DO THIS:
Rewrite every line of the records below as a numbered list, leaving out any blank lines.

RECORDS SHOWN:
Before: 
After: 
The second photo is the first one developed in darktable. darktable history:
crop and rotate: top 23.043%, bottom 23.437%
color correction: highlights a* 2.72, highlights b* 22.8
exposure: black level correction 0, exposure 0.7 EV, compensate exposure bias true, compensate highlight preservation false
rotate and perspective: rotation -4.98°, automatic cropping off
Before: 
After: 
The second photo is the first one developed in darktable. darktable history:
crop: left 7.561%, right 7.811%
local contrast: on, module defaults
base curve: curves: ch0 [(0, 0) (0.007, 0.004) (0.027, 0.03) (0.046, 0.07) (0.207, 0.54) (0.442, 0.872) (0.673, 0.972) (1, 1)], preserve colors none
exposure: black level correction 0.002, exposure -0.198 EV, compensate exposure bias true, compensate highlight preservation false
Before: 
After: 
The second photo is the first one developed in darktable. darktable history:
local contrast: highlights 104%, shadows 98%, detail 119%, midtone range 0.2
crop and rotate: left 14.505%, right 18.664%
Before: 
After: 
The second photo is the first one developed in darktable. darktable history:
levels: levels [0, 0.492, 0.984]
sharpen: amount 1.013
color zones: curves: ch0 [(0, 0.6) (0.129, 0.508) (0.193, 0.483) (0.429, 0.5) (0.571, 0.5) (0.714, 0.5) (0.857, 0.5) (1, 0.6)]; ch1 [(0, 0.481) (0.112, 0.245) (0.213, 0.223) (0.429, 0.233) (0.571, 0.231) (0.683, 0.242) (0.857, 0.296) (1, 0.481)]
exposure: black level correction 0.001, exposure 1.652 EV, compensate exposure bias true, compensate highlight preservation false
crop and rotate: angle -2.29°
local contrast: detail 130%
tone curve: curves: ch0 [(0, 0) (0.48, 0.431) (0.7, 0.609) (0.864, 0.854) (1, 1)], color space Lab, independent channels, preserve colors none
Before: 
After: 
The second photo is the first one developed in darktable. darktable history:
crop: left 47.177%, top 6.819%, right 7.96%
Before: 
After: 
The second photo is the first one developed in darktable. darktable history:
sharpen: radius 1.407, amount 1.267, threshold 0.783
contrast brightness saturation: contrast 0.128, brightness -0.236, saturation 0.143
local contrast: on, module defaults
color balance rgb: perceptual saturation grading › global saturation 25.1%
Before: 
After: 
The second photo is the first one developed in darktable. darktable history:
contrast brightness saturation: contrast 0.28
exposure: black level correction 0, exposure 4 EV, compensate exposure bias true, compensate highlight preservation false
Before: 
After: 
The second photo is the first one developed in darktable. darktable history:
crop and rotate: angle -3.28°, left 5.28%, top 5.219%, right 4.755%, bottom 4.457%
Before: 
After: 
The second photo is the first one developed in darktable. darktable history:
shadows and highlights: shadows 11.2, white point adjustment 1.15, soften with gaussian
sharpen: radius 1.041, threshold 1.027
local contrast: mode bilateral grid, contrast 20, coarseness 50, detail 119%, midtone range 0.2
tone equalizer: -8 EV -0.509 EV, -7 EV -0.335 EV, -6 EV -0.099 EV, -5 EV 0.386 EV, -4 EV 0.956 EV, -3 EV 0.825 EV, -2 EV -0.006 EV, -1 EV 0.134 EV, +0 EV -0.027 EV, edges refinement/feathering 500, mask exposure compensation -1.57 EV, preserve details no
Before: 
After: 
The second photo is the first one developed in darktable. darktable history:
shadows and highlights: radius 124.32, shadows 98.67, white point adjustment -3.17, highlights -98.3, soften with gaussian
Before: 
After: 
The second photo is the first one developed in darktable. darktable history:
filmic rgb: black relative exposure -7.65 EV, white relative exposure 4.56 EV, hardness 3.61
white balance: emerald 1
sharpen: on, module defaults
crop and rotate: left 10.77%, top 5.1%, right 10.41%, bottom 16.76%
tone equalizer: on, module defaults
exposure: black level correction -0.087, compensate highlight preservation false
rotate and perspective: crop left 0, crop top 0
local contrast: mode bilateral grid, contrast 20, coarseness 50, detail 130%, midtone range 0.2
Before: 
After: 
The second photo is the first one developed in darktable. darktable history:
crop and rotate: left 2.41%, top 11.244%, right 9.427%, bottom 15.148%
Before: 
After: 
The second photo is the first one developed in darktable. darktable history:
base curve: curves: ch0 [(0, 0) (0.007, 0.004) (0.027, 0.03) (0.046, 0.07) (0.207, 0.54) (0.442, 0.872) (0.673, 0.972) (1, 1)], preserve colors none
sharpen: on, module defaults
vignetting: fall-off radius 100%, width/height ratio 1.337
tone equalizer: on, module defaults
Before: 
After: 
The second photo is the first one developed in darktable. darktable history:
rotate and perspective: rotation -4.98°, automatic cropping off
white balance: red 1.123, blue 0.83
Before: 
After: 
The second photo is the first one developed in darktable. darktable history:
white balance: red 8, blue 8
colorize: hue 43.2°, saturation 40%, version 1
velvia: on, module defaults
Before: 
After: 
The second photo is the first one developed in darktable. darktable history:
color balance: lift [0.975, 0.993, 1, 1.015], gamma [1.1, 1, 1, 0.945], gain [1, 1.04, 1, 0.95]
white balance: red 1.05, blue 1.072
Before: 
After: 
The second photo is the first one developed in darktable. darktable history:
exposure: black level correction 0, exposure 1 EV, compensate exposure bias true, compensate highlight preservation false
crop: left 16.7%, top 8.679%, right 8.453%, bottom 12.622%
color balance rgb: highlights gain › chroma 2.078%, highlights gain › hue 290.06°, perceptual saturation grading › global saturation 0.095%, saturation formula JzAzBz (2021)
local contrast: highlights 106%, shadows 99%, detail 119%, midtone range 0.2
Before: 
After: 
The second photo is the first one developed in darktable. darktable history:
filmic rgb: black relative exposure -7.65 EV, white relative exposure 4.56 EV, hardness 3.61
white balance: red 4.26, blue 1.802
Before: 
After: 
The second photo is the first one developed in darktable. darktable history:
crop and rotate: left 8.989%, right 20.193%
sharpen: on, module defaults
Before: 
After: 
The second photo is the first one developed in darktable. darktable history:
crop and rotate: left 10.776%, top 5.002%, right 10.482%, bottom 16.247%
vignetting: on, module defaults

TASK OUTPUT:
1. Before: 
2. After: 
3. The second photo is the first one developed in darktable. darktable history:
4. crop and rotate: top 23.043%, bottom 23.437%
5. color correction: highlights a* 2.72, highlights b* 22.8
6. exposure: black level correction 0, exposure 0.7 EV, compensate exposure bias true, compensate highlight preservation false
7. rotate and perspective: rotation -4.98°, automatic cropping off
8. Before: 
9. After: 
10. The second photo is the first one developed in darktable. darktable history:
11. crop: left 7.561%, right 7.811%
12. local contrast: on, module defaults
13. base curve: curves: ch0 [(0, 0) (0.007, 0.004) (0.027, 0.03) (0.046, 0.07) (0.207, 0.54) (0.442, 0.872) (0.673, 0.972) (1, 1)], preserve colors none
14. exposure: black level correction 0.002, exposure -0.198 EV, compensate exposure bias true, compensate highlight preservation false
15. Before: 
16. After: 
17. The second photo is the first one developed in darktable. darktable history:
18. local contrast: highlights 104%, shadows 98%, detail 119%, midtone range 0.2
19. crop and rotate: left 14.505%, right 18.664%
20. Before: 
21. After: 
22. The second photo is the first one developed in darktable. darktable history:
23. levels: levels [0, 0.492, 0.984]
24. sharpen: amount 1.013
25. color zones: curves: ch0 [(0, 0.6) (0.129, 0.508) (0.193, 0.483) (0.429, 0.5) (0.571, 0.5) (0.714, 0.5) (0.857, 0.5) (1, 0.6)]; ch1 [(0, 0.481) (0.112, 0.245) (0.213, 0.223) (0.429, 0.233) (0.571, 0.231) (0.683, 0.242) (0.857, 0.296) (1, 0.481)]
26. exposure: black level correction 0.001, exposure 1.652 EV, compensate exposure bias true, compensate highlight preservation false
27. crop and rotate: angle -2.29°
28. local contrast: detail 130%
29. tone curve: curves: ch0 [(0, 0) (0.48, 0.431) (0.7, 0.609) (0.864, 0.854) (1, 1)], color space Lab, independent channels, preserve colors none
30. Before: 
31. After: 
32. The second photo is the first one developed in darktable. darktable history:
33. crop: left 47.177%, top 6.819%, right 7.96%
34. Before: 
35. After: 
36. The second photo is the first one developed in darktable. darktable history:
37. sharpen: radius 1.407, amount 1.267, threshold 0.783
38. contrast brightness saturation: contrast 0.128, brightness -0.236, saturation 0.143
39. local contrast: on, module defaults
40. color balance rgb: perceptual saturation grading › global saturation 25.1%
41. Before: 
42. After: 
43. The second photo is the first one developed in darktable. darktable history:
44. contrast brightness saturation: contrast 0.28
45. exposure: black level correction 0, exposure 4 EV, compensate exposure bias true, compensate highlight preservation false
46. Before: 
47. After: 
48. The second photo is the first one developed in darktable. darktable history:
49. crop and rotate: angle -3.28°, left 5.28%, top 5.219%, right 4.755%, bottom 4.457%
50. Before: 
51. After: 
52. The second photo is the first one developed in darktable. darktable history:
53. shadows and highlights: shadows 11.2, white point adjustment 1.15, soften with gaussian
54. sharpen: radius 1.041, threshold 1.027
55. local contrast: mode bilateral grid, contrast 20, coarseness 50, detail 119%, midtone range 0.2
56. tone equalizer: -8 EV -0.509 EV, -7 EV -0.335 EV, -6 EV -0.099 EV, -5 EV 0.386 EV, -4 EV 0.956 EV, -3 EV 0.825 EV, -2 EV -0.006 EV, -1 EV 0.134 EV, +0 EV -0.027 EV, edges refinement/feathering 500, mask exposure compensation -1.57 EV, preserve details no
57. Before: 
58. After: 
59. The second photo is the first one developed in darktable. darktable history:
60. shadows and highlights: radius 124.32, shadows 98.67, white point adjustment -3.17, highlights -98.3, soften with gaussian
61. Before: 
62. After: 
63. The second photo is the first one developed in darktable. darktable history:
64. filmic rgb: black relative exposure -7.65 EV, white relative exposure 4.56 EV, hardness 3.61
65. white balance: emerald 1
66. sharpen: on, module defaults
67. crop and rotate: left 10.77%, top 5.1%, right 10.41%, bottom 16.76%
68. tone equalizer: on, module defaults
69. exposure: black level correction -0.087, compensate highlight preservation false
70. rotate and perspective: crop left 0, crop top 0
71. local contrast: mode bilateral grid, contrast 20, coarseness 50, detail 130%, midtone range 0.2
72. Before: 
73. After: 
74. The second photo is the first one developed in darktable. darktable history:
75. crop and rotate: left 2.41%, top 11.244%, right 9.427%, bottom 15.148%
76. Before: 
77. After: 
78. The second photo is the first one developed in darktable. darktable history:
79. base curve: curves: ch0 [(0, 0) (0.007, 0.004) (0.027, 0.03) (0.046, 0.07) (0.207, 0.54) (0.442, 0.872) (0.673, 0.972) (1, 1)], preserve colors none
80. sharpen: on, module defaults
81. vignetting: fall-off radius 100%, width/height ratio 1.337
82. tone equalizer: on, module defaults
83. Before: 
84. After: 
85. The second photo is the first one developed in darktable. darktable history:
86. rotate and perspective: rotation -4.98°, automatic cropping off
87. white balance: red 1.123, blue 0.83
88. Before: 
89. After: 
90. The second photo is the first one developed in darktable. darktable history:
91. white balance: red 8, blue 8
92. colorize: hue 43.2°, saturation 40%, version 1
93. velvia: on, module defaults
94. Before: 
95. After: 
96. The second photo is the first one developed in darktable. darktable history:
97. color balance: lift [0.975, 0.993, 1, 1.015], gamma [1.1, 1, 1, 0.945], gain [1, 1.04, 1, 0.95]
98. white balance: red 1.05, blue 1.072
99. Before: 
100. After: 
101. The second photo is the first one developed in darktable. darktable history:
102. exposure: black level correction 0, exposure 1 EV, compensate exposure bias true, compensate highlight preservation false
103. crop: left 16.7%, top 8.679%, right 8.453%, bottom 12.622%
104. color balance rgb: highlights gain › chroma 2.078%, highlights gain › hue 290.06°, perceptual saturation grading › global saturation 0.095%, saturation formula JzAzBz (2021)
105. local contrast: highlights 106%, shadows 99%, detail 119%, midtone range 0.2
106. Before: 
107. After: 
108. The second photo is the first one developed in darktable. darktable history:
109. filmic rgb: black relative exposure -7.65 EV, white relative exposure 4.56 EV, hardness 3.61
110. white balance: red 4.26, blue 1.802
111. Before: 
112. After: 
113. The second photo is the first one developed in darktable. darktable history:
114. crop and rotate: left 8.989%, right 20.193%
115. sharpen: on, module defaults
116. Before: 
117. After: 
118. The second photo is the first one developed in darktable. darktable history:
119. crop and rotate: left 10.776%, top 5.002%, right 10.482%, bottom 16.247%
120. vignetting: on, module defaults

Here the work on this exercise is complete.